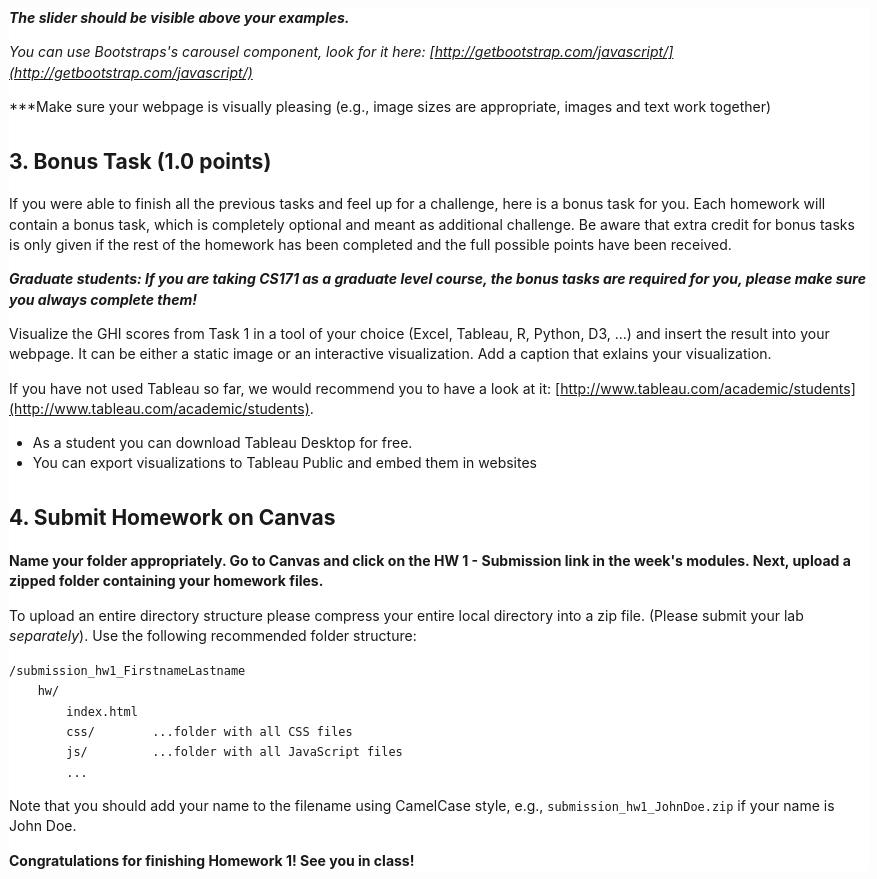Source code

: ***The slider should be visible above your examples.***

*You can use Bootstraps's carousel component, look for it here: [http://getbootstrap.com/javascript/](http://getbootstrap.com/javascript/)*

***Make sure your webpage is visually pleasing (e.g., image sizes are appropriate, images and text work together)

## 3. Bonus Task (1.0 points)

If you were able to finish all the previous tasks and feel up for a challenge, here is a bonus task for you. Each homework will contain a bonus task, which is completely optional and meant as additional challenge. Be aware that extra credit for bonus tasks is only given if the rest of the homework has been completed and the full possible points have been received.

***Graduate students: If you are taking CS171 as a graduate level course, the bonus tasks are required for you, please make sure you always complete them!***

Visualize the GHI scores from Task 1 in a tool of your choice (Excel, Tableau, R, Python, D3, ...) and insert the result into your webpage. It can be either a static image or an interactive visualization. Add a caption that exlains your visualization.

If you have not used Tableau so far, we would recommend you to have a look at it: [http://www.tableau.com/academic/students](http://www.tableau.com/academic/students).

- As a student you can download Tableau Desktop for free.
- You can export visualizations to Tableau Public and embed them in websites



## 4. Submit Homework on Canvas

**Name your folder appropriately. Go to Canvas and click on the HW 1 - Submission link in the week's modules. Next, upload a zipped folder containing your homework files.**

To upload an entire directory structure please compress your entire local directory into a zip file. (Please submit your lab _separately_). Use the following recommended folder structure:

```
/submission_hw1_FirstnameLastname	
	hw/
	    index.html
	    css/ 		...folder with all CSS files
	    js/ 		...folder with all JavaScript files
	    ...
```
Note that you should add your name to the filename using CamelCase style, e.g., ```submission_hw1_JohnDoe.zip``` if your name is John Doe. 

**Congratulations for finishing Homework 1! See you in class!**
•••••
Requirement: A word-for-word copy of the data, without its pictures, is what is needed.

Reply to the task:
Source code

: ***The slider should be visible above your examples.***

*You can use Bootstraps's carousel component, look for it here: [http://getbootstrap.com/javascript/](http://getbootstrap.com/javascript/)*

***Make sure your webpage is visually pleasing (e.g., image sizes are appropriate, images and text work together)

## 3. Bonus Task (1.0 points)

If you were able to finish all the previous tasks and feel up for a challenge, here is a bonus task for you. Each homework will contain a bonus task, which is completely optional and meant as additional challenge. Be aware that extra credit for bonus tasks is only given if the rest of the homework has been completed and the full possible points have been received.

***Graduate students: If you are taking CS171 as a graduate level course, the bonus tasks are required for you, please make sure you always complete them!***

Visualize the GHI scores from Task 1 in a tool of your choice (Excel, Tableau, R, Python, D3, ...) and insert the result into your webpage. It can be either a static image or an interactive visualization. Add a caption that exlains your visualization.

If you have not used Tableau so far, we would recommend you to have a look at it: [http://www.tableau.com/academic/students](http://www.tableau.com/academic/students).

- As a student you can download Tableau Desktop for free.
- You can export visualizations to Tableau Public and embed them in websites



## 4. Submit Homework on Canvas

**Name your folder appropriately. Go to Canvas and click on the HW 1 - Submission link in the week's modules. Next, upload a zipped folder containing your homework files.**

To upload an entire directory structure please compress your entire local directory into a zip file. (Please submit your lab _separately_). Use the following recommended folder structure:

```
/submission_hw1_FirstnameLastname	
	hw/
	    index.html
	    css/ 		...folder with all CSS files
	    js/ 		...folder with all JavaScript files
	    ...
```
Note that you should add your name to the filename using CamelCase style, e.g., ```submission_hw1_JohnDoe.zip``` if your name is John Doe. 

**Congratulations for finishing Homework 1! See you in class!**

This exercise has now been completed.